INSTRUCTIONS TO FOLLOW:
Transcribe every line of the records below without altering a single character.

Collected data:
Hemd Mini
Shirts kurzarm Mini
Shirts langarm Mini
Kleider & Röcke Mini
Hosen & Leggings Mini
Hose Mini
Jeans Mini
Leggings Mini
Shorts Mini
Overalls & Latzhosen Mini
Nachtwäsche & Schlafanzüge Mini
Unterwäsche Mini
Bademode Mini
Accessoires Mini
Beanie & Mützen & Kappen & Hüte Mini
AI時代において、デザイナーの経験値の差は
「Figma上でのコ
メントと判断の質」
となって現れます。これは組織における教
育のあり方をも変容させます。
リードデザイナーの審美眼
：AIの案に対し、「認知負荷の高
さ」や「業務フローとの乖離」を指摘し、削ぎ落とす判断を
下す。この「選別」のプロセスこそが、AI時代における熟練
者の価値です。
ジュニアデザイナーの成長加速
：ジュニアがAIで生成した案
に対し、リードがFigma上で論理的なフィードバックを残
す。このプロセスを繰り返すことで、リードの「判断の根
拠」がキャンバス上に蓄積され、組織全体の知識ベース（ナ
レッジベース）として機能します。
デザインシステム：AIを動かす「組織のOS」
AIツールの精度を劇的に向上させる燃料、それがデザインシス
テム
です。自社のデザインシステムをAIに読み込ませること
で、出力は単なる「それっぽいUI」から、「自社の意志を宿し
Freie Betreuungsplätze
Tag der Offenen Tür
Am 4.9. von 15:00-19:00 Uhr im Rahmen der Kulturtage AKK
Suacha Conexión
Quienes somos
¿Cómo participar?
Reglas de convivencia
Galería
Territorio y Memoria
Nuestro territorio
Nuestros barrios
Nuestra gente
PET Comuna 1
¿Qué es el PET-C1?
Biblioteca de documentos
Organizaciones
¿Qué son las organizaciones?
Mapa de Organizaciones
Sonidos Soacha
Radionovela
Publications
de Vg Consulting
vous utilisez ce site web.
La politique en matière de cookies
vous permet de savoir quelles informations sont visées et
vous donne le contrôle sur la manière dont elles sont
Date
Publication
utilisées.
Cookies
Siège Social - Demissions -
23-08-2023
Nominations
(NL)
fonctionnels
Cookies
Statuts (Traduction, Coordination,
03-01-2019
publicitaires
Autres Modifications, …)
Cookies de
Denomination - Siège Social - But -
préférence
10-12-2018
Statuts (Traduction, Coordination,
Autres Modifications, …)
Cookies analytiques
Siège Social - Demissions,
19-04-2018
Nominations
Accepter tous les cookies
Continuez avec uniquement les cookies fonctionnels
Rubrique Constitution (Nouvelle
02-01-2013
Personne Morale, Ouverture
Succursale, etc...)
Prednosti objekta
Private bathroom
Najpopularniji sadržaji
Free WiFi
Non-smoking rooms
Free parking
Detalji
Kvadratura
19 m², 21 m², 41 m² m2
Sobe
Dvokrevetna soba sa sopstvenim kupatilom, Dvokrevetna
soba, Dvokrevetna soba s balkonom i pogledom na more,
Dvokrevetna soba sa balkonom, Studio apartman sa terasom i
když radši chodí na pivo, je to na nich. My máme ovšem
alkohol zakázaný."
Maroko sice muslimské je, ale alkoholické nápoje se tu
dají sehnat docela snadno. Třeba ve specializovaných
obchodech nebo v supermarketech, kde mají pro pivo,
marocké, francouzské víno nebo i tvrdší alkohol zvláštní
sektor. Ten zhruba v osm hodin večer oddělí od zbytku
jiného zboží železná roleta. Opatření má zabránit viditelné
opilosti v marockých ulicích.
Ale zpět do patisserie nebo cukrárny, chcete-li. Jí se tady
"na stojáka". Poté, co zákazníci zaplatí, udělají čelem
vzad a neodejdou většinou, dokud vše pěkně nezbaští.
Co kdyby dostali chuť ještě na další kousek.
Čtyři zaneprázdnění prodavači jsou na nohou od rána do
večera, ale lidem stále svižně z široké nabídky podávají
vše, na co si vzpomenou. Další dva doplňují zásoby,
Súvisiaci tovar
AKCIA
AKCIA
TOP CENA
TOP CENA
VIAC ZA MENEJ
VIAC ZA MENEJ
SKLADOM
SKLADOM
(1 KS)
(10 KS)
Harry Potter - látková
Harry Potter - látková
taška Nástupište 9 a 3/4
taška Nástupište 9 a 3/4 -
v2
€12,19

TASK RESPONSE:
Hemd Mini
Shirts kurzarm Mini
Shirts langarm Mini
Kleider & Röcke Mini
Hosen & Leggings Mini
Hose Mini
Jeans Mini
Leggings Mini
Shorts Mini
Overalls & Latzhosen Mini
Nachtwäsche & Schlafanzüge Mini
Unterwäsche Mini
Bademode Mini
Accessoires Mini
Beanie & Mützen & Kappen & Hüte Mini
AI時代において、デザイナーの経験値の差は
「Figma上でのコ
メントと判断の質」
となって現れます。これは組織における教
育のあり方をも変容させます。
リードデザイナーの審美眼
：AIの案に対し、「認知負荷の高
さ」や「業務フローとの乖離」を指摘し、削ぎ落とす判断を
下す。この「選別」のプロセスこそが、AI時代における熟練
者の価値です。
ジュニアデザイナーの成長加速
：ジュニアがAIで生成した案
に対し、リードがFigma上で論理的なフィードバックを残
す。このプロセスを繰り返すことで、リードの「判断の根
拠」がキャンバス上に蓄積され、組織全体の知識ベース（ナ
レッジベース）として機能します。
デザインシステム：AIを動かす「組織のOS」
AIツールの精度を劇的に向上させる燃料、それがデザインシス
テム
です。自社のデザインシステムをAIに読み込ませること
で、出力は単なる「それっぽいUI」から、「自社の意志を宿し
Freie Betreuungsplätze
Tag der Offenen Tür
Am 4.9. von 15:00-19:00 Uhr im Rahmen der Kulturtage AKK
Suacha Conexión
Quienes somos
¿Cómo participar?
Reglas de convivencia
Galería
Territorio y Memoria
Nuestro territorio
Nuestros barrios
Nuestra gente
PET Comuna 1
¿Qué es el PET-C1?
Biblioteca de documentos
Organizaciones
¿Qué son las organizaciones?
Mapa de Organizaciones
Sonidos Soacha
Radionovela
Publications
de Vg Consulting
vous utilisez ce site web.
La politique en matière de cookies
vous permet de savoir quelles informations sont visées et
vous donne le contrôle sur la manière dont elles sont
Date
Publication
utilisées.
Cookies
Siège Social - Demissions -
23-08-2023
Nominations
(NL)
fonctionnels
Cookies
Statuts (Traduction, Coordination,
03-01-2019
publicitaires
Autres Modifications, …)
Cookies de
Denomination - Siège Social - But -
préférence
10-12-2018
Statuts (Traduction, Coordination,
Autres Modifications, …)
Cookies analytiques
Siège Social - Demissions,
19-04-2018
Nominations
Accepter tous les cookies
Continuez avec uniquement les cookies fonctionnels
Rubrique Constitution (Nouvelle
02-01-2013
Personne Morale, Ouverture
Succursale, etc...)
Prednosti objekta
Private bathroom
Najpopularniji sadržaji
Free WiFi
Non-smoking rooms
Free parking
Detalji
Kvadratura
19 m², 21 m², 41 m² m2
Sobe
Dvokrevetna soba sa sopstvenim kupatilom, Dvokrevetna
soba, Dvokrevetna soba s balkonom i pogledom na more,
Dvokrevetna soba sa balkonom, Studio apartman sa terasom i
když radši chodí na pivo, je to na nich. My máme ovšem
alkohol zakázaný."
Maroko sice muslimské je, ale alkoholické nápoje se tu
dají sehnat docela snadno. Třeba ve specializovaných
obchodech nebo v supermarketech, kde mají pro pivo,
marocké, francouzské víno nebo i tvrdší alkohol zvláštní
sektor. Ten zhruba v osm hodin večer oddělí od zbytku
jiného zboží železná roleta. Opatření má zabránit viditelné
opilosti v marockých ulicích.
Ale zpět do patisserie nebo cukrárny, chcete-li. Jí se tady
"na stojáka". Poté, co zákazníci zaplatí, udělají čelem
vzad a neodejdou většinou, dokud vše pěkně nezbaští.
Co kdyby dostali chuť ještě na další kousek.
Čtyři zaneprázdnění prodavači jsou na nohou od rána do
večera, ale lidem stále svižně z široké nabídky podávají
vše, na co si vzpomenou. Další dva doplňují zásoby,
Súvisiaci tovar
AKCIA
AKCIA
TOP CENA
TOP CENA
VIAC ZA MENEJ
VIAC ZA MENEJ
SKLADOM
SKLADOM
(1 KS)
(10 KS)
Harry Potter - látková
Harry Potter - látková
taška Nástupište 9 a 3/4
taška Nástupište 9 a 3/4 -
v2
€12,19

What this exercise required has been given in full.